Le chanteur malien Salif Keita, un seigneur de la musique ouest-africaine, va défendre au cours de concerts dans plusieurs pays jusqu’à fin juillet les compositions de « Un Autre Blanc », son dernier disque paru fin 2018 et empreint d’une nostalgie qu’il revendique.
« C’est très nostalgique, je n’ai pas voulu trahir trop le temps passé, qu’il n’est pas facile d’oublier », confie ce fer de lance d’une musique mandingue qu’il a su moderniser tout en préservant son caractère traditionnel, depuis ses débuts en 1970.
Son album, truffé de grooves et de phrasés mandingues, renvoie au temps où Salif Keita, fils de noble, a bravé l’interdit de sa caste pour se faire chanteur.
« Dans la musique, il y avait à l’époque beaucoup plus d’âme, pas trop de machines, ce sont les gens qui jouaient », raconte celui qui fut à cette époque dorée la voix d’or du Super Rail Band, puis des Ambassadeurs, groupes phares des nuits de Bamako dans les seventies.
On ne refuse rien à un « vieux lion », sollicité par les plus grands (Cesaria Evora, Carlos Santana, Wayne Shorter…) au cours d’une riche carrière internationale. Salif Keita a convié sur cet enregistrement quelques invités de marque: la Béninoise Angelique Kidjo, le groupe vocal sud-africain Ladysmith Black Manbazo, l’Ivoirien Alpha Blondy…
– « Du pur mandingue » –
Mais l’essentiel n’est pas dans ces duos de prestige. Le coeur de sa musique bat ailleurs, sur le tonique « Were Were », les longues mélopées que sont « Syrie » ou « Tiranke », les entraînants « Tonton » et « Lerou Lerou » où il suffit alors de suivre la cadence pour se retrouver sur la piste de danse du Motel ou du Buffet de la Gare, fiefs des Ambassadeurs et du Super Rail Band.
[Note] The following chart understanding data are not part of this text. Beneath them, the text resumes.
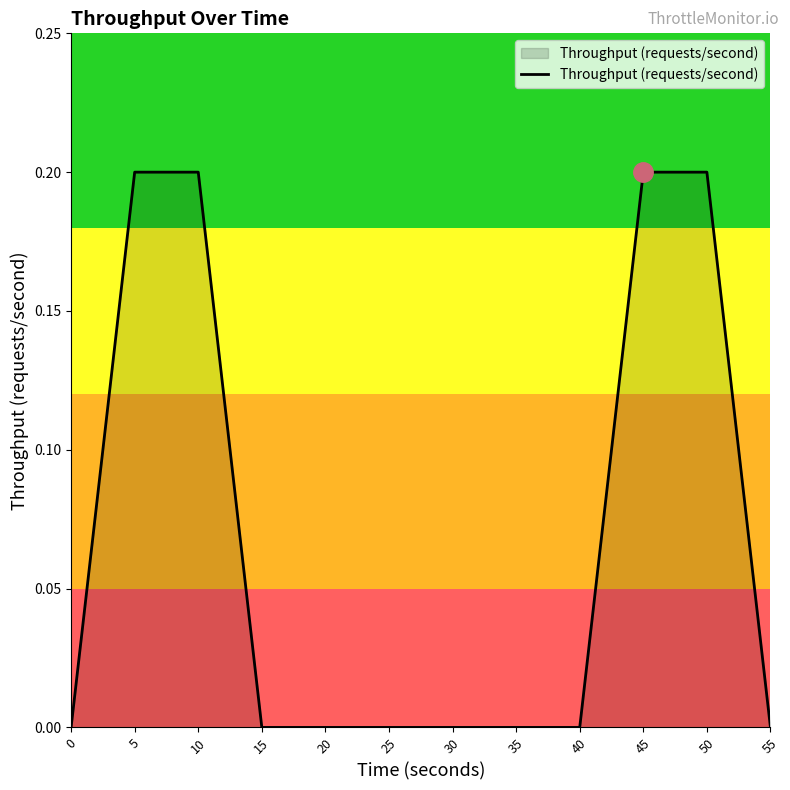

Is it true that the value at 35 is 0.1?

False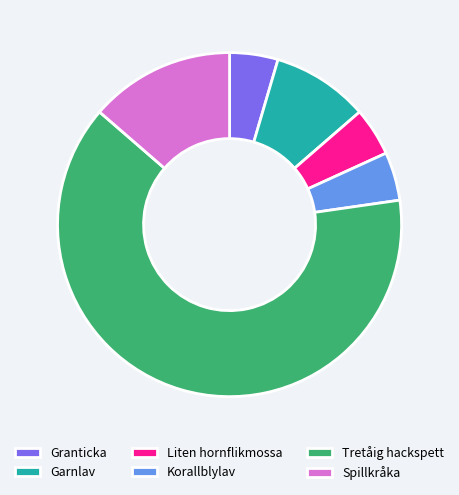

Is the sum of Korallblylav and Spillkråka greater than half?

No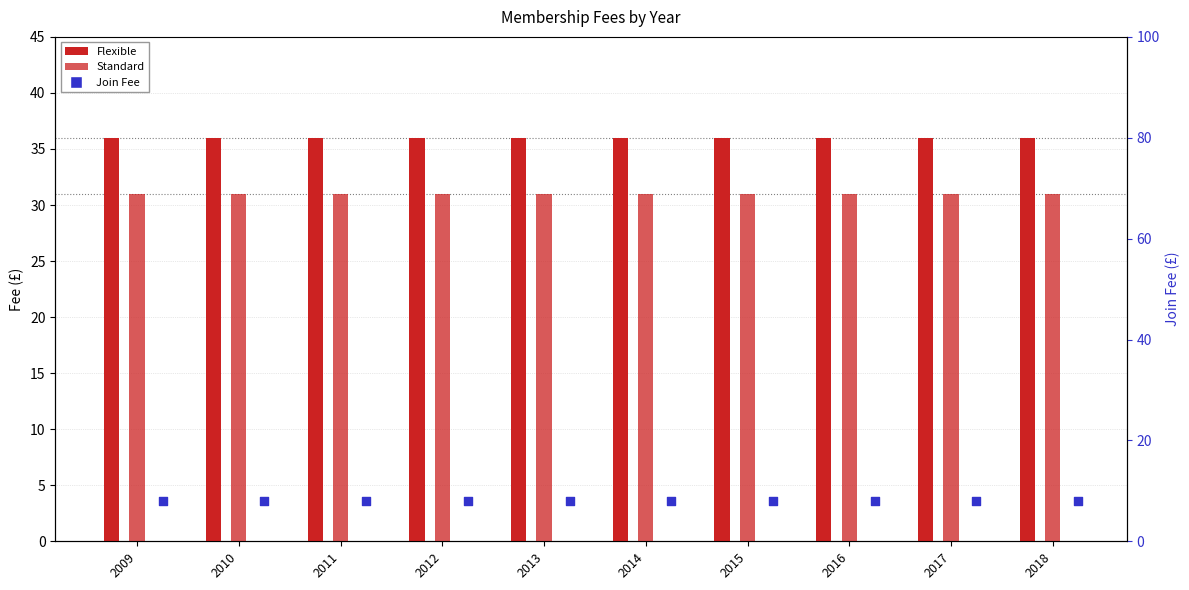

What is the total value across all series at 2018?

75.0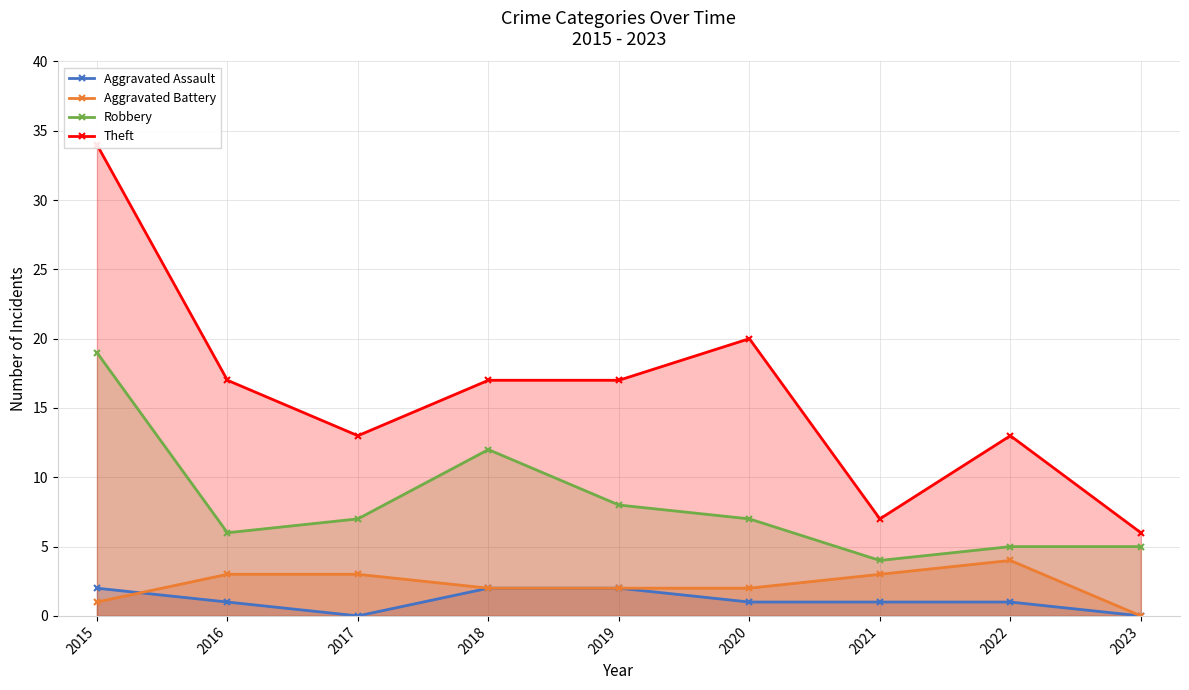

What is the approximate value of Robbery at 2023?

5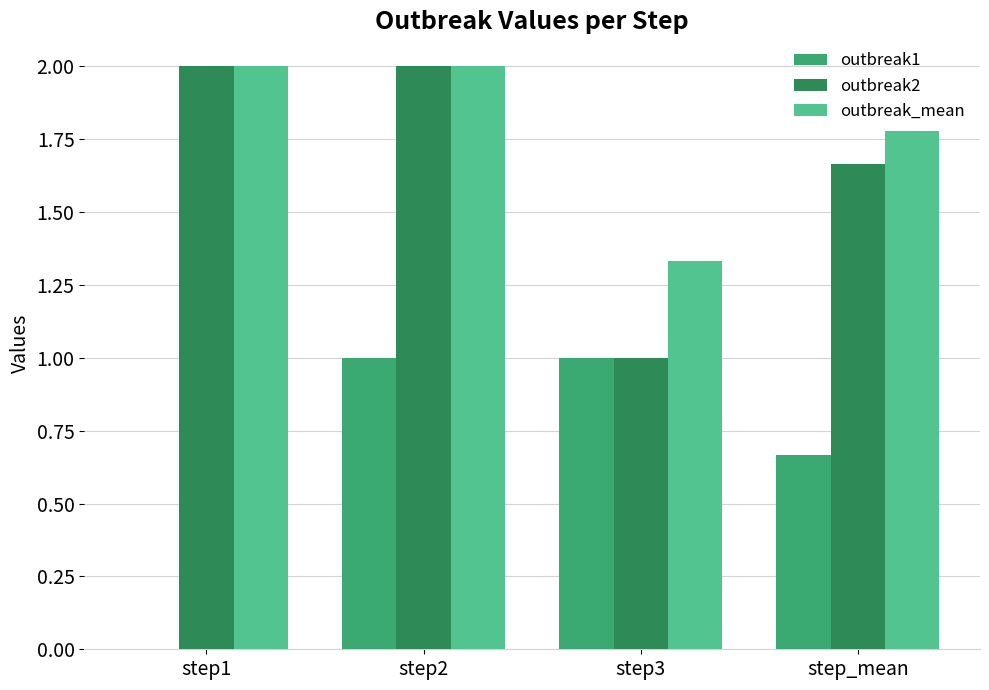

What is the total value across all series at step1?

4.0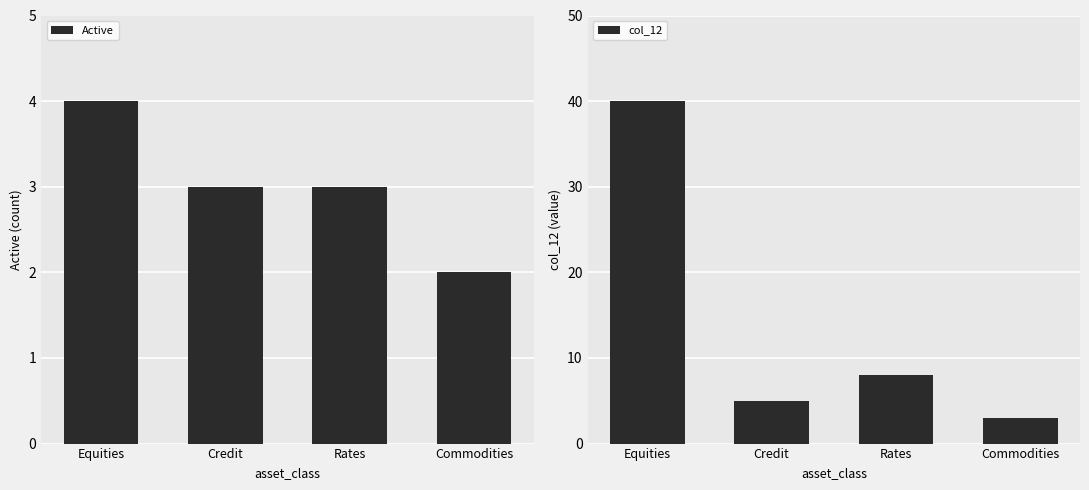

What is the label of the 3rd bar from the left?

Rates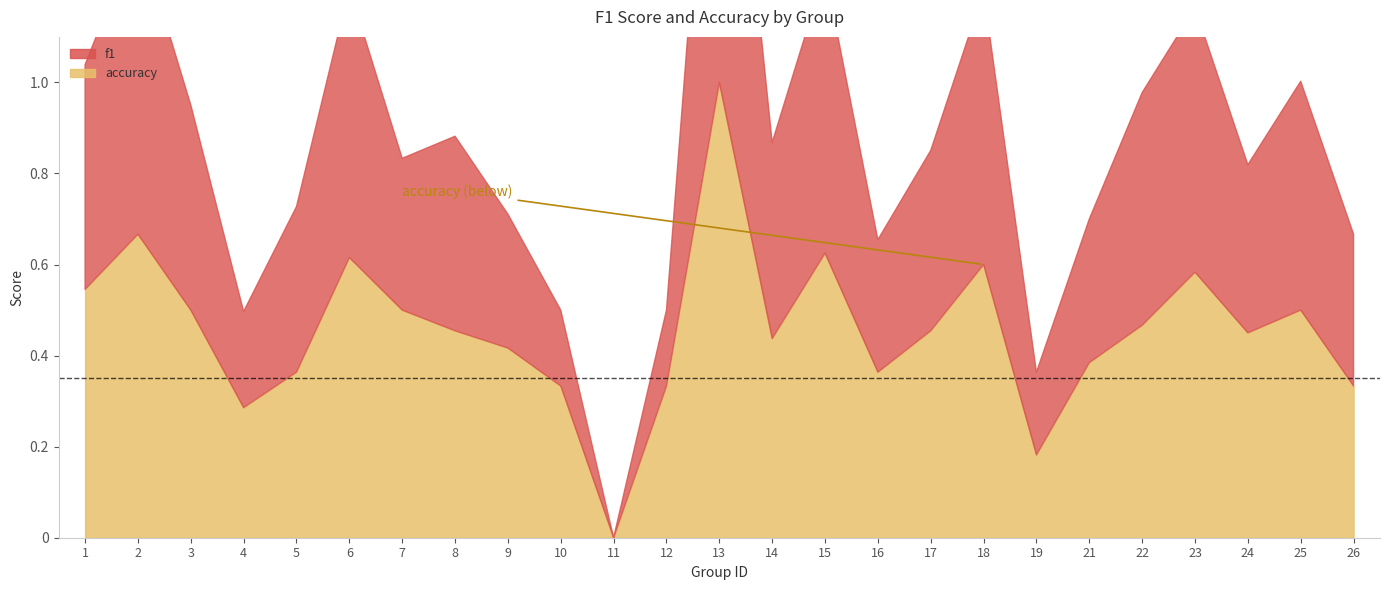

What is the highest value of the accuracy series?

1.0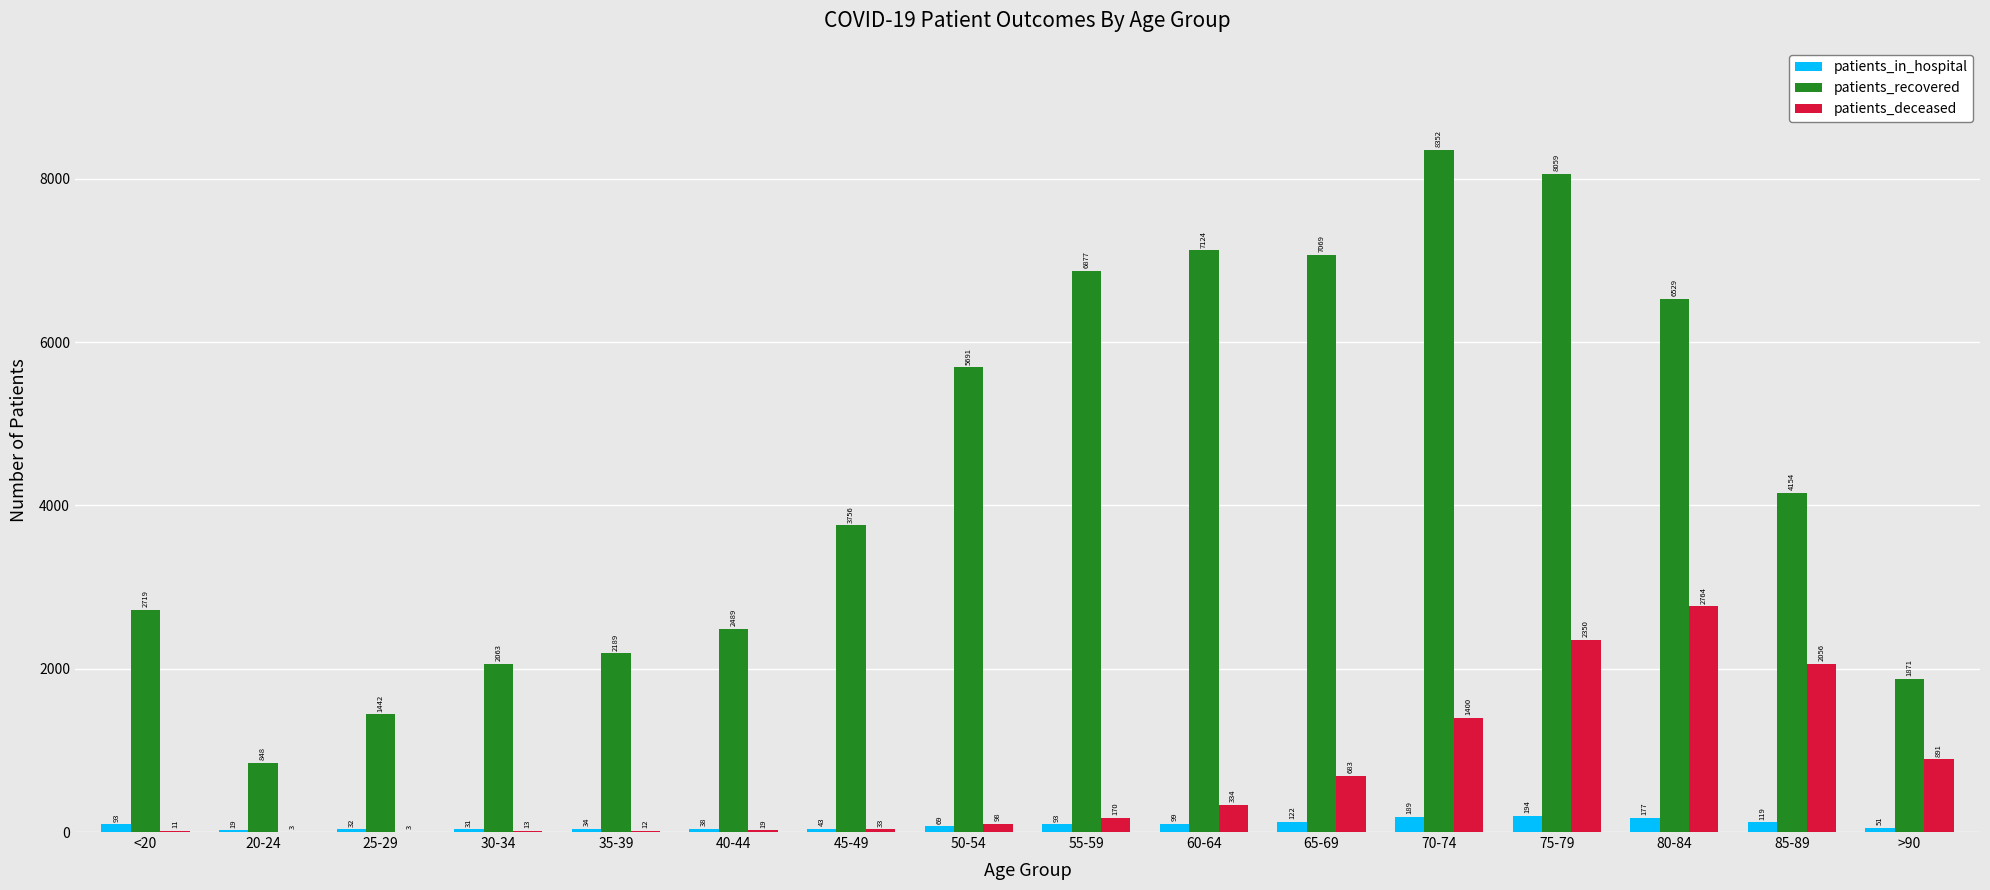

What is the maximum value shown in the chart?

8352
« La musique, ici, c’est du pur mandingue », se régale Salif Keita: éclats des choeurs qui claquent, voix, gerbes de guitares, batterie agile, basse bondissante, kora chatoyante….
Pour renforcer encore la nostalgie, il offre à un orfèvre de la guitare, Djessou Mory Kante, l’occasion de ciseler ses solos.
« C’est le petit frère de Kante Manfila –l’un des plus grands guitaristes mandingues et ancien compagnon de route du chanteur–« , confie Salif Keita. Qui, grâce à sa présence, « reste en famille ».
Pour construire ce disque dont il interprétera les chansons en concert de fin avril à fin juillet dans plusieurs pays (France, Suisse, Pays-Bas, Canada, Espagne…), son auteur a pris son temps: « Un autre blanc » arrive plus de six ans après « Talé », le précédent.
– « Un au revoir aux albums » –
« Pour faire un album, il faut prendre son temps, sinon tu ne fais rien de bon », explique son auteur. « On a besoin de recul pour faire les textes », ajoute celui qui s’attarde encore ici sur des aspects de la société.
« Un autre blanc », son titre, fait référence à sa condition d’albinos, dont il a souffert dès la petite enfance.
« Les albinos sont diabolisés, stigmatisés, poursuivis tous les jours », affirme celui qui s’est réfugié dans le chant « parce que je ne pouvais rien faire d’autre », ostracisé à cause de sa différence et handicapé par une mauvaise vue l’ayant empêché de devenir instituteur.
« Ils le sont aujourd’hui encore, d’une façon beaucoup plus discrète parce qu’on a commencé à en parler, à dénoncer, à créer des associations », poursuit ce militant pour qui « un comportement culturel mettra du temps à disparaître ».
Il se pourrait bien qu’ »Un Autre Blanc » soit le dernier disque de Salif Keita.
« Je ne serai plus là pour composer dix morceaux pour faire un album, c’est certain », dit-il d’un ton las, en plissant les yeux, fatigué par la lumière. « Pour moi, c’est un disque pour dire au revoir aux albums ».
Je ferai peut-être encore des collaborations, des morceaux isolés par ci par-là », ajoute cependant un homme de plus en plus casanier.
Attention, le vieux lion peut rugir encore.